The Washington Humane Society and the Washington Animal Rescue League will merge to form a unified animal care agency, organization leaders announced at a press conference Wednesday morning.
“These two organizations have been collaborating and working closely together for a hundred years,” said WHS President and CEO Lisa LaFontaine, who will stay on to head the combined organization. “We care about the same things. We have the same standards of excellence, and we have been partners.”
Throughout the press conference, organization leaders and employees emphasized that coordinating animal care and allocating joint resources will help expand the group’s efforts to save and treat animals. “With all of this combined, we will change and touch the lives of 60,000 animals a year, and many more people behind those animals loving them and trying to care for them,” said LaFontaine.

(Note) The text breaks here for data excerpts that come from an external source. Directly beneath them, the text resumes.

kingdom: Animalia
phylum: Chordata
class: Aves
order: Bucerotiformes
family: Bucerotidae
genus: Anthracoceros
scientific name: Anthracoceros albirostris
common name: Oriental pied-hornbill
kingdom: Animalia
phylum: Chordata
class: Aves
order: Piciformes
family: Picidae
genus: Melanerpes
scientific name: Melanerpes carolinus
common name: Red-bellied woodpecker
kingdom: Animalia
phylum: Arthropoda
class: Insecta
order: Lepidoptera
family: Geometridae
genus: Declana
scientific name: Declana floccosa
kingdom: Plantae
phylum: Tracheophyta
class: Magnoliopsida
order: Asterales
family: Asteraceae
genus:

As part of the merger, programs under the combined organization will expand, as additional resources and employees are utilized to help grow spay and neuter services, rescue and adoption programs, and other initiatives throughout the District.
Roger Marmet, the chairman of the new organization, expanded on the unifying vision between the two agencies . “We are going to save more animals and serve more people together,” he said. “To use an animal analogy, we’ll no longer be competing for resources.”
Beyond the initial merger and leadership appointments, a name, mission statement, and logo have yet to be decided on. “We are working together to come up with a new trade name for this combined organization,” LaFontaine said. “It’s going to be a process of looking at what we do well, but more importantly, what we inspire to do not just for Washington but for the region and country.”
The announcement was held at WARL’s headquarters on Oglethorpe Street NW, one of five facilities the new organization will operate out of. There are also early plans to development a “state-of-the-art” facility in Southeast D.C. “We are uniting our resources, our people, and more than two centuries of combined experience,” said Jay Timmons, former WHS chairman, who called the merger a “milestone.”
At the end of the press conference, WHS rescue workers handed off Daisy, a four-month-old pit bull with a broken leg, to WARL veterinarians—the inaugural animal treated by the unified organization.
“Daisy is blazing a trail for tens of thousands of animals in this community,” LaFontaine said to applause from employees and volunteers. “She symbolizes what we’re going to be able to do together.”